__WHAT TO DO__:
Whatever appears in the records, retype it exactly, except for the pictures.

__RECORDS SUPPLIED__:
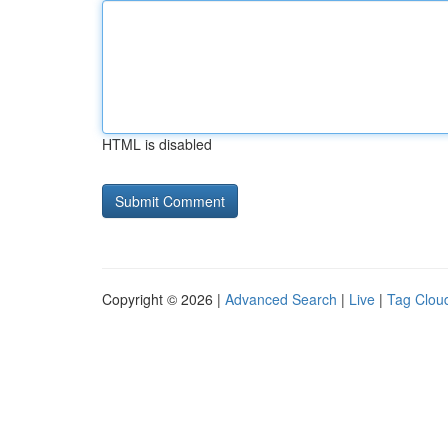
HTML is disabled
Copyright © 2026 |
Advanced Search
|
Live
|
Tag Clou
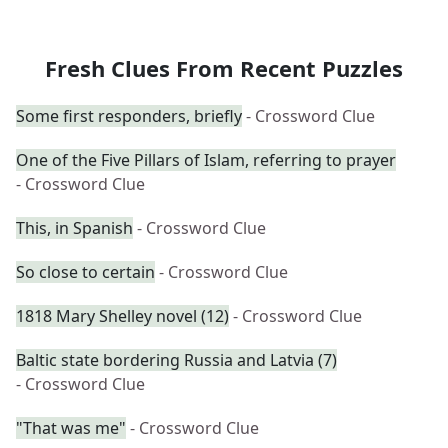
Fresh Clues From Recent Puzzles
Some first responders, briefly
- Crossword Clue
One of the Five Pillars of Islam, referring to prayer
- Crossword Clue
This, in Spanish
- Crossword Clue
So close to certain
- Crossword Clue
1818 Mary Shelley novel (12)
- Crossword Clue
Baltic state bordering Russia and Latvia (7)
- Crossword Clue
"That was me"
- Crossword Clue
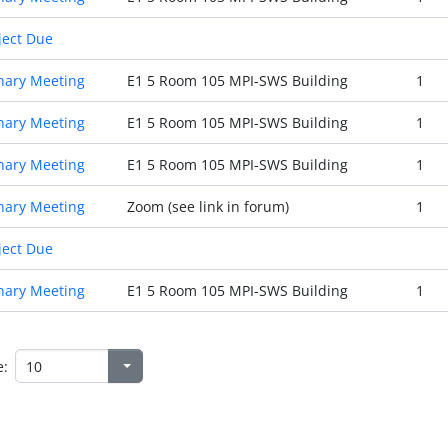
ject Due
nary Meeting
E1 5 Room 105 MPI-SWS Building
1
nary Meeting
E1 5 Room 105 MPI-SWS Building
1
nary Meeting
E1 5 Room 105 MPI-SWS Building
1
nary Meeting
Zoom (see link in forum)
1
ject Due
nary Meeting
E1 5 Room 105 MPI-SWS Building
1
e:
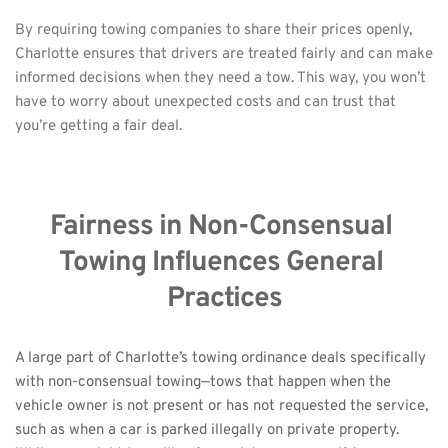
By requiring towing companies to share their prices openly, 
Charlotte ensures that drivers are treated fairly and can make 
informed decisions when they need a tow. This way, you won’t 
have to worry about unexpected costs and can trust that 
you’re getting a fair deal.
Fairness in Non-Consensual 
Towing Influences General 
Practices
A large part of Charlotte’s towing ordinance deals specifically 
with non-consensual towing—tows that happen when the 
vehicle owner is not present or has not requested the service, 
such as when a car is parked illegally on private property. 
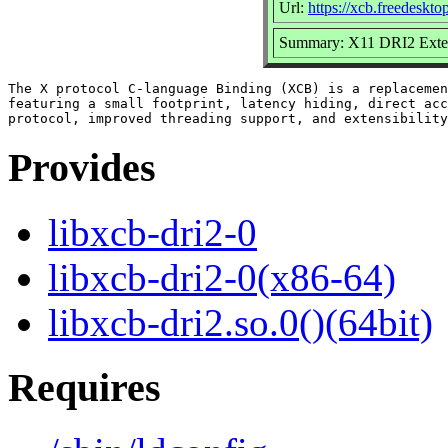
Url:
https://xcb.freedeskto
Summary: X11 DRI2 Exten
The X protocol C-language Binding (XCB) is a replacemen
featuring a small footprint, latency hiding, direct acc
Provides
libxcb-dri2-0
libxcb-dri2-0(x86-64)
libxcb-dri2.so.0()(64bit)
Requires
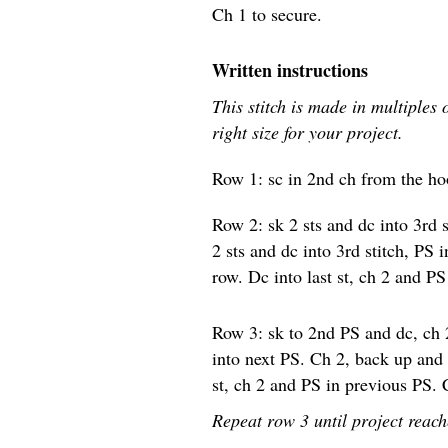
Ch 1 to secure.
Written instructions
This stitch is made in multiples 
right size for your project.
Row 1: sc in 2nd ch from the hoo
Row 2: sk 2 sts and dc into 3rd 
2 sts and dc into 3rd stitch, PS
row. Dc into last st, ch 2 and P
Row 3: sk to 2nd PS and dc, ch 
into next PS. Ch 2, back up and
st, ch 2 and PS in previous PS. 
Repeat row 3 until project reach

__RESULT OF THIS TASK__:
HTML is disabled
Copyright © 2026 |
Advanced Search
|
Live
|
Tag Clou
Fresh Clues From Recent Puzzles
Some first responders, briefly
- Crossword Clue
One of the Five Pillars of Islam, referring to prayer
- Crossword Clue
This, in Spanish
- Crossword Clue
So close to certain
- Crossword Clue
1818 Mary Shelley novel (12)
- Crossword Clue
Baltic state bordering Russia and Latvia (7)
- Crossword Clue
"That was me"
- Crossword Clue
ject Due
nary Meeting
E1 5 Room 105 MPI-SWS Building
1
nary Meeting
E1 5 Room 105 MPI-SWS Building
1
nary Meeting
E1 5 Room 105 MPI-SWS Building
1
nary Meeting
Zoom (see link in forum)
1
ject Due
nary Meeting
E1 5 Room 105 MPI-SWS Building
1
e:
By requiring towing companies to share their prices openly, 
Charlotte ensures that drivers are treated fairly and can make 
informed decisions when they need a tow. This way, you won’t 
have to worry about unexpected costs and can trust that 
you’re getting a fair deal.
Fairness in Non-Consensual 
Towing Influences General 
Practices
A large part of Charlotte’s towing ordinance deals specifically 
with non-consensual towing—tows that happen when the 
vehicle owner is not present or has not requested the service, 
such as when a car is parked illegally on private property. 
Url:
https://xcb.freedeskto
Summary: X11 DRI2 Exten
The X protocol C-language Binding (XCB) is a replacemen
featuring a small footprint, latency hiding, direct acc
Provides
libxcb-dri2-0
libxcb-dri2-0(x86-64)
libxcb-dri2.so.0()(64bit)
Requires
Ch 1 to secure.
Written instructions
This stitch is made in multiples 
right size for your project.
Row 1: sc in 2nd ch from the hoo
Row 2: sk 2 sts and dc into 3rd 
2 sts and dc into 3rd stitch, PS
row. Dc into last st, ch 2 and P
Row 3: sk to 2nd PS and dc, ch 
into next PS. Ch 2, back up and
st, ch 2 and PS in previous PS. 
Repeat row 3 until project reach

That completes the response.